If $X_1,X_2,X_3$ are mutually independent may we deduce the distribution of $(X_1+X_2,X_2+X_3)$ from that of $(X_1,X_2)$ and $(X_2,X_3)$?

Question

Consider the following situation: $X_1,X_2,X_3$ are mutually independent, and we know the distributions of $(X_1,X_2)$ and $(X_2,X_3)$ - and thus of course also the distributions of the individual random variables $X_1,X_2 $ and $X_3$.

May we derive the distribution of $(X_1+X_2,X_2+X_3)$ from this?

It is known that since $X_1 $ and $X_2 $ are independent the distribution of $X_1+X_2$ is just the convolution of the distributions of the two summands. My first thought then was the following: the distribution of a vector valued random variable is the product of the distributions of the coordinate random variables if the coordinates are mutually independent. Thus we will know the distribution of $(X_1+X_2,X_2+X_3)$ if it is true that $X_1+X_2$ and $X_2+X_3$ are independent. But this is not generally true, see eg here.

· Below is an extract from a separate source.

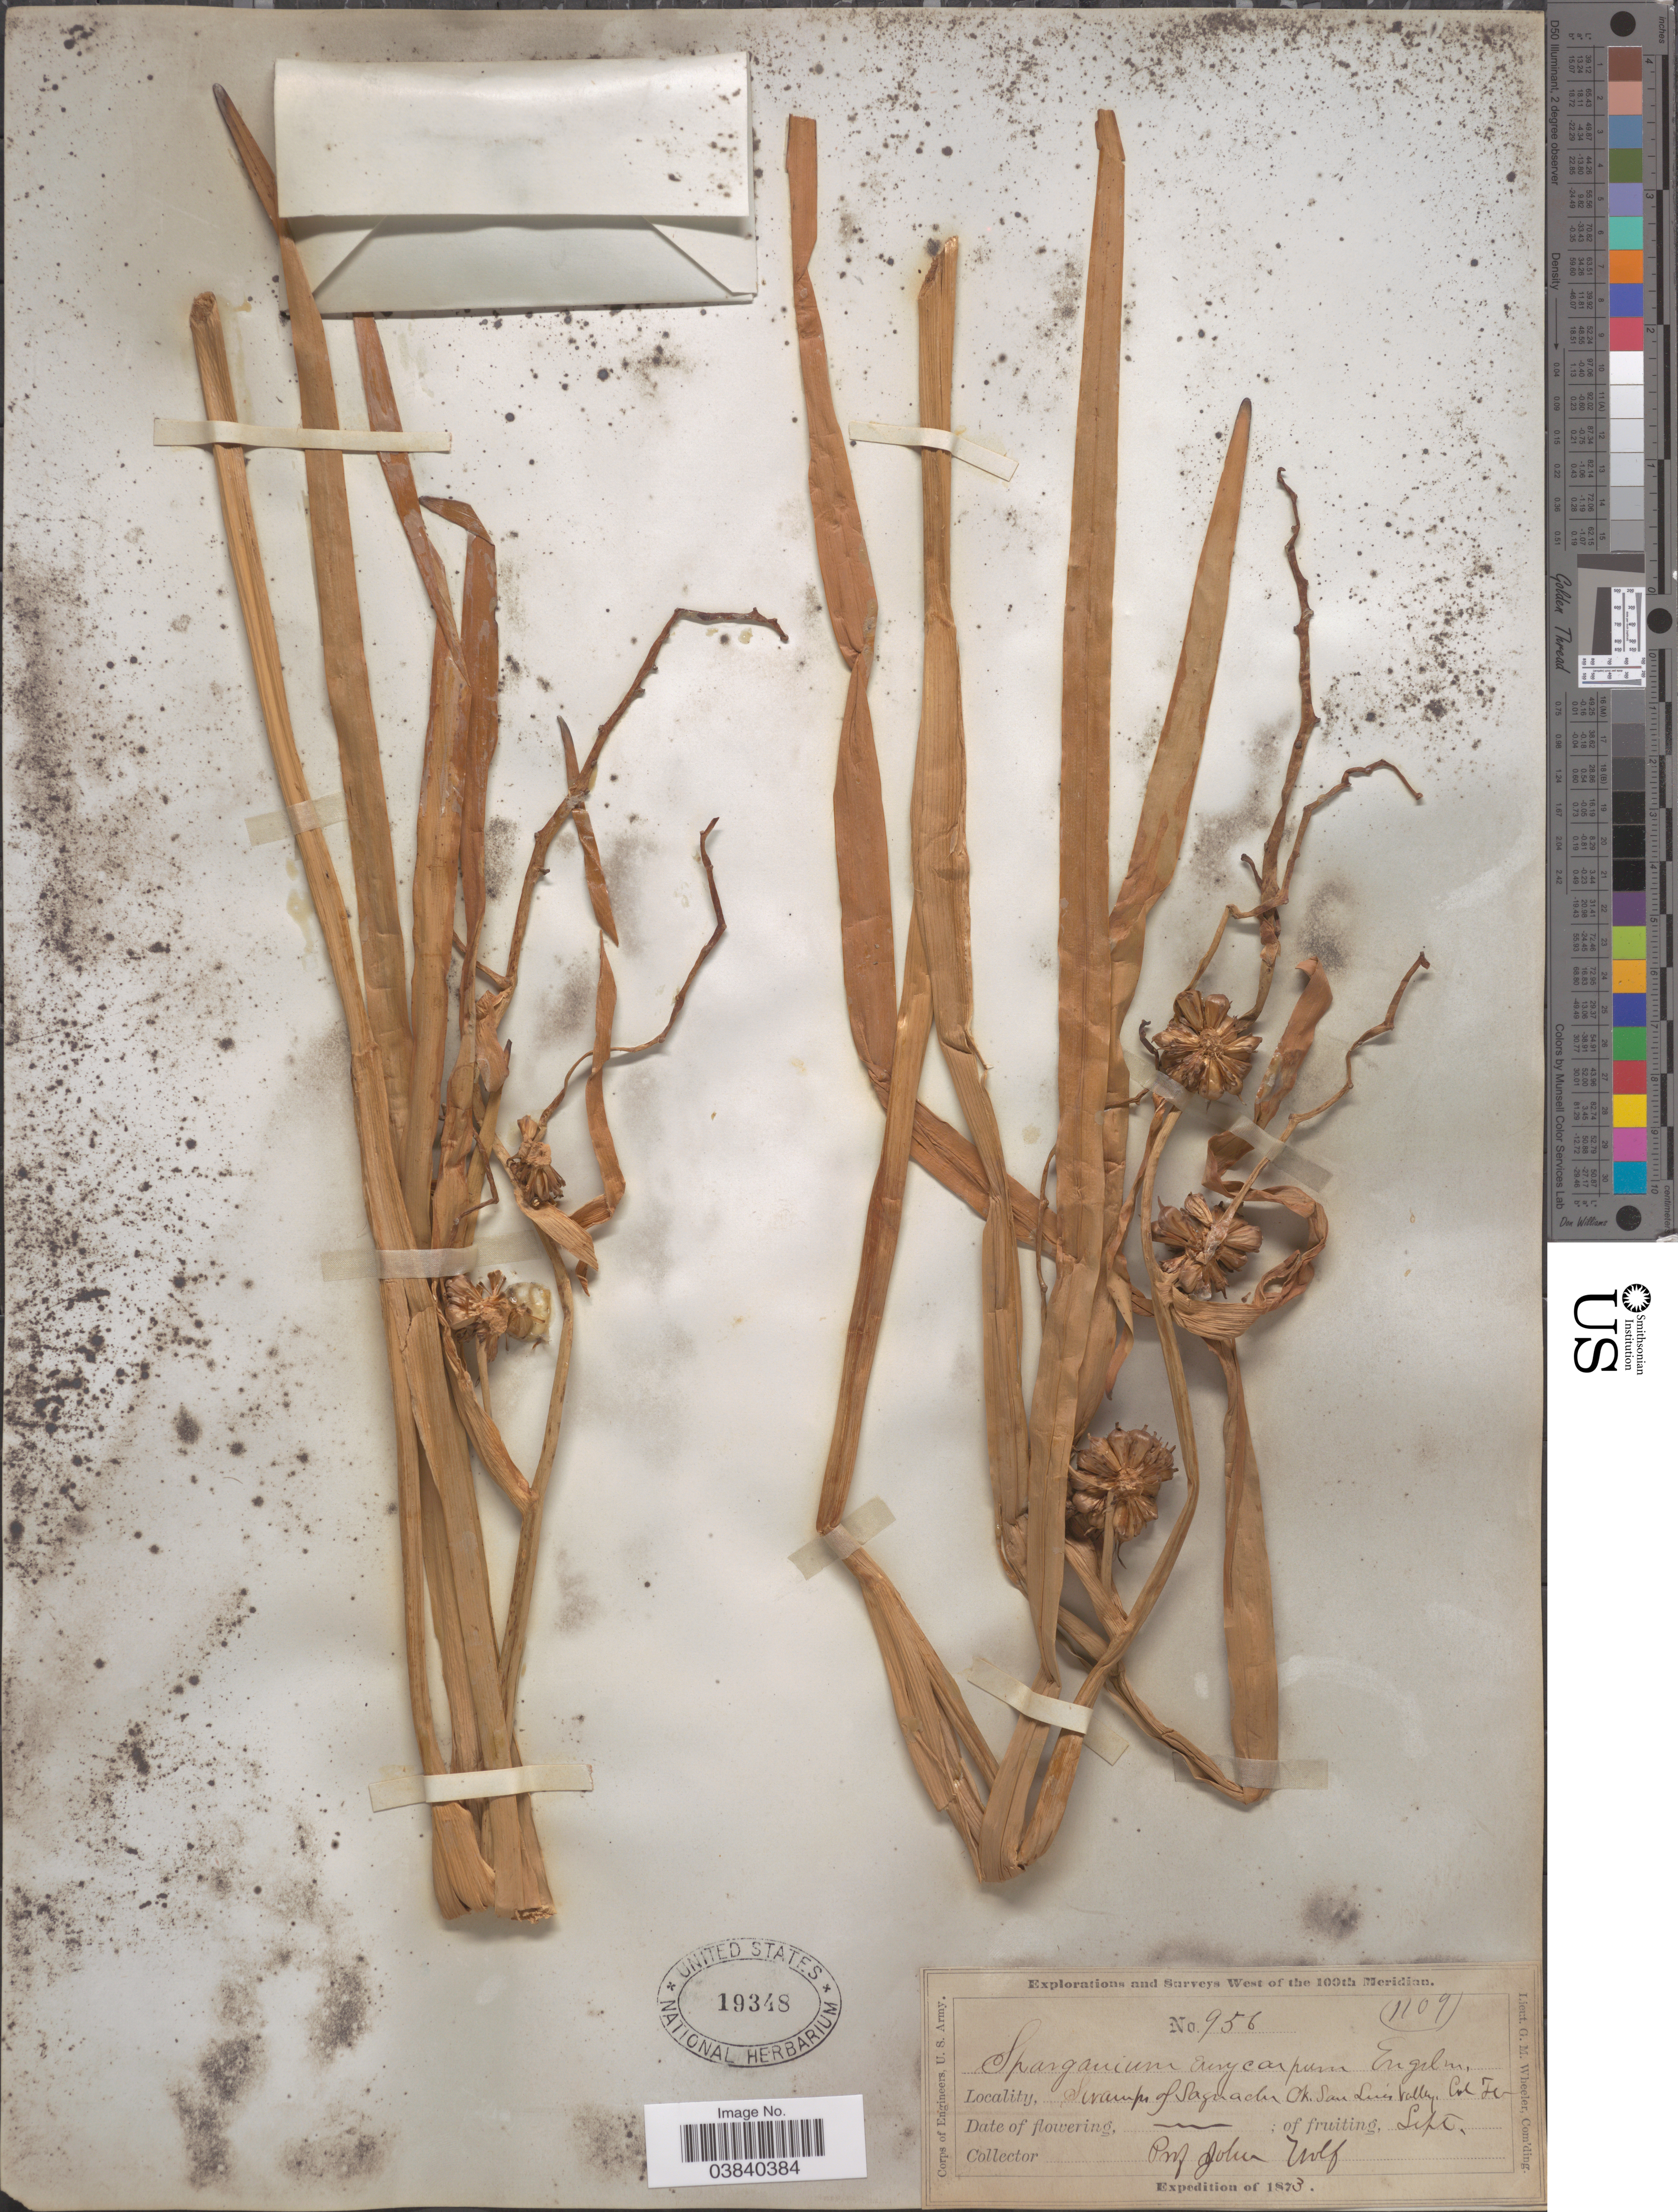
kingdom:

Is it true that $(X_1,X_2)$ and $(X_2,X_3)$ are independent so that the distribution of their sum is the convolution of their distributions? Consider then $P[(X_1,X_2)\in A,(X_2,X_3) \in B]$ for $A,B \in \mathcal {B } (\mathbb R^2 )$ Does it generally "factor"? I doubt this is true...

The context is that I have a stochastic process $\{X_t \} $ with independent increments and I have the distributions of $X_0 $ and any vector of increments, $(X_{t_1} - X_0,...,X_{t_n } -X_{t_{n-1 } } )$ for any $t_1<...<t_n $. I would like to get the distributions of $(X_{t_1 } ,...,X_{t_n } )$ and since $(X_{t_1 } ,...,X_{t_n })=(X_{t_1} - X_0,...,X_{t_n } -X_{t_{n-1 } })+(X_0,...,X_{t_{n-1 } } -X_{t_{n-2 } } )$[NOT CORRECT SEE EDIT], I get the situation described above.

Thanks in advance!

EDIT: Of course it's not correct that $(X_{t_j } -X_{t_{j-1 } })+(X_{t_{j-1 } }-X_{t_{j-2 } })=X_{t_j }$. Instead we add all the coordinates to the left of $(X_{t_j } -X_{t_{j-1 } }) $ to it, $X_{t_j }=(X_{t_j } -X_{t_{j-1 } })+ \sum _{k=1 }^{j-1 }(X_{t_k } -X_{t_{k-1 } })$ if we assume $X_0=0 $. But the situation remains the same.

Answer 1

Simply marginalising, you can derive the distribution $\mu_j$ of each $X_j$ separately from your input. However, by independence, this lets you recreate the distribution of $(X_1,X_2,X_3)$ (it's simply $\nu:=\mu_1\otimes \mu_2\otimes \mu_3$). However, once you have this distribution, you can definitely recreate $(X_1+X_2,X_2+X_3)$ by applying the map $(f,g)$ where $f(x_1,x_2,x_3)=x_1+x_2$ and $g(x_1,x_2,x_3)=x_2+x_3$.

Now, what the measure $(f,g)(\nu)$ (the push-forward of $\nu$ under this map) looks like in general probably varies quite a bit, depending on the exact nature of your increments. In the classical set-up of Brownian Motion, you need to appeal to the linear stability of Gaussian distributions to say something intelligent.